» Task details: Scan the entries below and return each line that contains "epinephrine".

Dataset excerpts below:

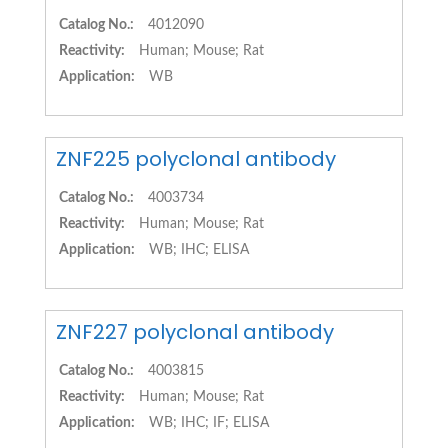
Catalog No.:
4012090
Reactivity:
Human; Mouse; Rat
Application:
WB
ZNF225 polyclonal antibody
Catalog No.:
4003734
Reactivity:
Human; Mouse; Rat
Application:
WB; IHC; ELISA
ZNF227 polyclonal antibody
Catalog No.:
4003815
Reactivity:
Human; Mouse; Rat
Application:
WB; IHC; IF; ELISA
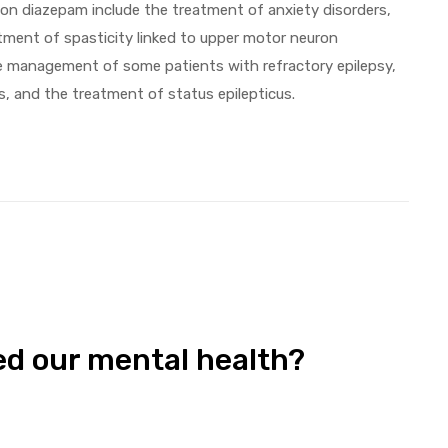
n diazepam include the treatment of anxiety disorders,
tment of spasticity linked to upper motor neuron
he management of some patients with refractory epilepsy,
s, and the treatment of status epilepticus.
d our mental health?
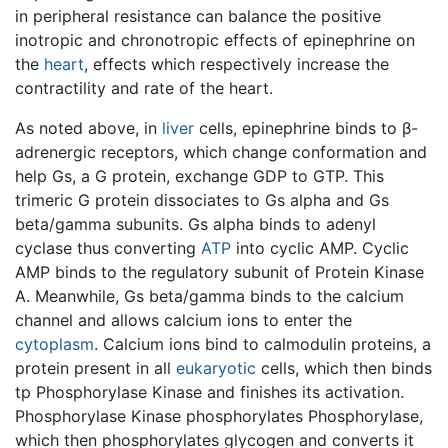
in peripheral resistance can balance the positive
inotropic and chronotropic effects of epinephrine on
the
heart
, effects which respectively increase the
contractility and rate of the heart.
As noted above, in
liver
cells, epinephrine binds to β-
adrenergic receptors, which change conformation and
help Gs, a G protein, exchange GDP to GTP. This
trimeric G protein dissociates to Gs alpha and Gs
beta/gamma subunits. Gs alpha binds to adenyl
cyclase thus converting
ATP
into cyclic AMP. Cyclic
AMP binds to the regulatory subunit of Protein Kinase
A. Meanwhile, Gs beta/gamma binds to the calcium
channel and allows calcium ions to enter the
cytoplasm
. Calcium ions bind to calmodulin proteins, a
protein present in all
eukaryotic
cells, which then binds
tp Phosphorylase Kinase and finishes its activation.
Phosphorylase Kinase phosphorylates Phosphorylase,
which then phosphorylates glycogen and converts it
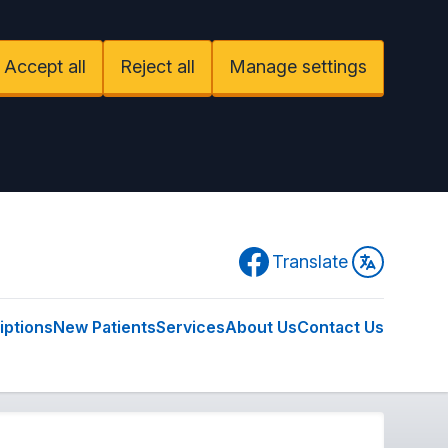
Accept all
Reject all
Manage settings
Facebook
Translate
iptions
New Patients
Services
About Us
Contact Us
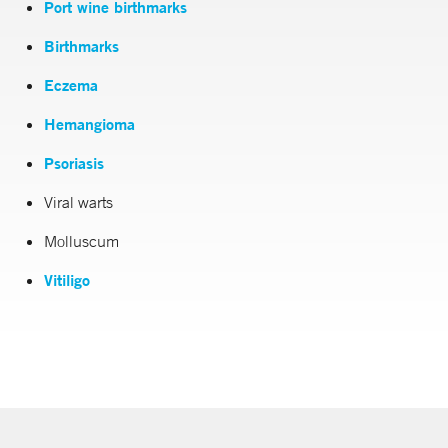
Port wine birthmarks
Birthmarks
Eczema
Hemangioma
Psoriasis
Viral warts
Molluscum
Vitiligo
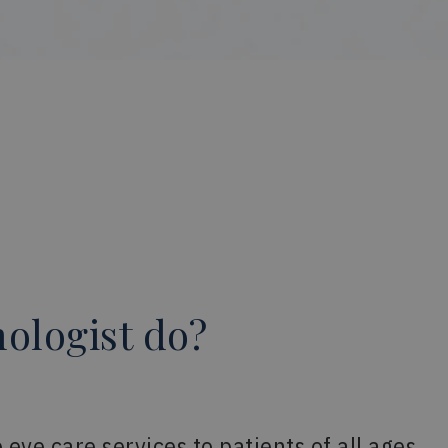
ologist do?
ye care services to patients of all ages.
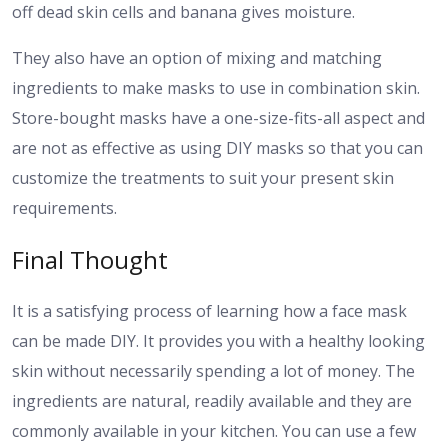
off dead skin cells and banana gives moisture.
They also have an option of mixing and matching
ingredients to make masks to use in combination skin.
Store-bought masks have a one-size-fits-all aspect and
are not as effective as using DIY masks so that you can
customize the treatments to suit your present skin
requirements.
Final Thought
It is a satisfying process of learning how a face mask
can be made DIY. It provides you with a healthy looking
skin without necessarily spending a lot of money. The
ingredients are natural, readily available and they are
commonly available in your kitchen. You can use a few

End of Dataset excerpts.

» Answer section:
inotropic and chronotropic effects of epinephrine on
cells, epinephrine binds to β-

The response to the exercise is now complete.